Greater nitrous and nitric oxide emissions from the soil between rows than under the canopy in subtropical tea plantations

Abstract

Subtropical agricultural soils are hotspots of nitrogen(N)-oxide emissions, whereas the spatiotemporal variability and driving factors of their emissions in different cultivation systems are poorly understood. Here, to assess the magnitude and pattern of soil N-oxide emissions, we conducted measurements of nitrous oxide (N2O) and nitric oxide (NO) fluxes from the soil between rows and under the canopy of tea plants in two subtropical tea plantations over a one-year period. Results showed that N2O and NO emissions from the soil between rows were 32.6 and 9.1 kg N ha−1 for the Yixing (YX) site and 33.9 and 9.9 kg N ha−1 for the Jurong (JR) site, respectively. Across both sites, N2O and NO emissions from the soil between rows were 2.8–5.2 and 1.4–4.0 times, respectively, larger than those from the soil under the canopy. We attributed greater N-oxide emissions from the soil between rows mainly to increased soil mineral N and water contents as compared to the soil under the canopy. On average, N2O and NO emissions from the soil under the canopy accounted for 36% and 44% of the total losses from the entire field, respectively. For the entire tea field, N2O emissions were 12.6 and 15.7 kg N ha−1 for the YX and JR sites, respectively, but the difference was not statistically different.

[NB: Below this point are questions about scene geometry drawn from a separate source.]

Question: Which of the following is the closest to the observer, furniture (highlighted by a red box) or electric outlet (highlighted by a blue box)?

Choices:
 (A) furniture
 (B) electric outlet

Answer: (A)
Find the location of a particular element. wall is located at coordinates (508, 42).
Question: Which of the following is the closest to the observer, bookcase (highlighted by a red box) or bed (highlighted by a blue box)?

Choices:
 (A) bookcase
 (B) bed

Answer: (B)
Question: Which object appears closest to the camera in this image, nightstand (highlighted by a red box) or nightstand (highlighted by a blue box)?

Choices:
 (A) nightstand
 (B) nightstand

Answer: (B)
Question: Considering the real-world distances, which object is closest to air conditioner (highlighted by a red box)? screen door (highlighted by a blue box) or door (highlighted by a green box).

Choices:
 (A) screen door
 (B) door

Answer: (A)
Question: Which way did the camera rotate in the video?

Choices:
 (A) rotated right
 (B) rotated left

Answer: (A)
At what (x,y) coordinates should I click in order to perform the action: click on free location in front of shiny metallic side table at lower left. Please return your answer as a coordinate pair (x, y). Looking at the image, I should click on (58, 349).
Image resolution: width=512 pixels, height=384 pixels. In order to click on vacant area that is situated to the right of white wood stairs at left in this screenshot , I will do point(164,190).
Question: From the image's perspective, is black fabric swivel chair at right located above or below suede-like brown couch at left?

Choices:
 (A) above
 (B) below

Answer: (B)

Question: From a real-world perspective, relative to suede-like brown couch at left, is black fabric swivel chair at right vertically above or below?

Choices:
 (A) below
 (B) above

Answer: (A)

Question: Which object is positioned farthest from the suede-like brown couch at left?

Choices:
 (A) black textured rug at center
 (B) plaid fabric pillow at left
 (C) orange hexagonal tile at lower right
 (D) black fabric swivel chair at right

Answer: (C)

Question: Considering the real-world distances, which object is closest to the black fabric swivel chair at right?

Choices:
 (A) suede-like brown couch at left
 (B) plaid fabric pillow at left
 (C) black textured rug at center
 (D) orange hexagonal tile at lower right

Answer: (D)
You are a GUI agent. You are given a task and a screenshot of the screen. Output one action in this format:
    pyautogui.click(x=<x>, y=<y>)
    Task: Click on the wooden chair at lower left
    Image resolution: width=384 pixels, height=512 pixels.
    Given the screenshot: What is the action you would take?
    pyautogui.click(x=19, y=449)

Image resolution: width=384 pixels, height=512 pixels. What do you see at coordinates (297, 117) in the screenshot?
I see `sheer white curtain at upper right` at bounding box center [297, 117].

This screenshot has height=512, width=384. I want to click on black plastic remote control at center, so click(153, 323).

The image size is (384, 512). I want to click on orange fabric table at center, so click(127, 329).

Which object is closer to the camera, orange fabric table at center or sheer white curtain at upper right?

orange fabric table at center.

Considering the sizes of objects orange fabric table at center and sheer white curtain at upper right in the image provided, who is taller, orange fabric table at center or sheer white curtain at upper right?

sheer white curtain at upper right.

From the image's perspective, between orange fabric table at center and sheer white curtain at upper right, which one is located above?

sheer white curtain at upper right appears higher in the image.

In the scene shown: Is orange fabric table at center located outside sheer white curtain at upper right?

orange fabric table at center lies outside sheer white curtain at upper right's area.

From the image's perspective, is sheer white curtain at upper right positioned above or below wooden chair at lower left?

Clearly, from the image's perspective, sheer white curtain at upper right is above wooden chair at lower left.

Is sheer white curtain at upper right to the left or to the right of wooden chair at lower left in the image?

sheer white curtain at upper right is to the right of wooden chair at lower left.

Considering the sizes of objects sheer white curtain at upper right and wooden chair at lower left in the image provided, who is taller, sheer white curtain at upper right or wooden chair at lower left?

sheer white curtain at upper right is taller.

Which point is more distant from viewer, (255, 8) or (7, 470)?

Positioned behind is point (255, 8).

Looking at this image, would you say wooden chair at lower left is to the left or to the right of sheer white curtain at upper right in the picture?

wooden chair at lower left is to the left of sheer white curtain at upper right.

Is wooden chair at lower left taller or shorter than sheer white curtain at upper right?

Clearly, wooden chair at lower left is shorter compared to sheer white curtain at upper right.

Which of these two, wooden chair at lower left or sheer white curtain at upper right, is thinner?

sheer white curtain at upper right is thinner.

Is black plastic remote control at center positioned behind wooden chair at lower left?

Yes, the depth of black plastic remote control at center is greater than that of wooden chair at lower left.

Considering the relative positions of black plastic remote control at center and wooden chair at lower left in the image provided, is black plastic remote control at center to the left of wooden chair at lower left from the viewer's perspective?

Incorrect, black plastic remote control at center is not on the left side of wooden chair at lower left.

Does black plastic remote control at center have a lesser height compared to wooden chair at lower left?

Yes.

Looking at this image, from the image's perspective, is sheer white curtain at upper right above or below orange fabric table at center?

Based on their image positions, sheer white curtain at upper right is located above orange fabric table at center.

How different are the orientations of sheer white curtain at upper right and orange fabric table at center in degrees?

In contrast, NO emissions from the YX and JR sites were 3.8 and 5.7 kg N ha−1 and differed significantly between the two sites, which was due to higher NO emissions from the soil under the canopy in the JR site. The greatest N-oxide fluxes occurred in the spring and summer seasons after topdressing when soil conditions were conducive to microbial N-oxide production. The structural equation modeling analyses suggested that the variables explaining the variances of soil N-oxide emissions were different between the two tea plantations. Our results indicated that microbial nitrification and abiotic chemodenitrification processes were likely the major pathways leading to N-oxide emissions in the soil under the canopy. Our findings highlight the importance of N-oxide fluxes simultaneously taken from the soil between rows and under the canopy and implementing mitigation practices in subtropical tea plantations.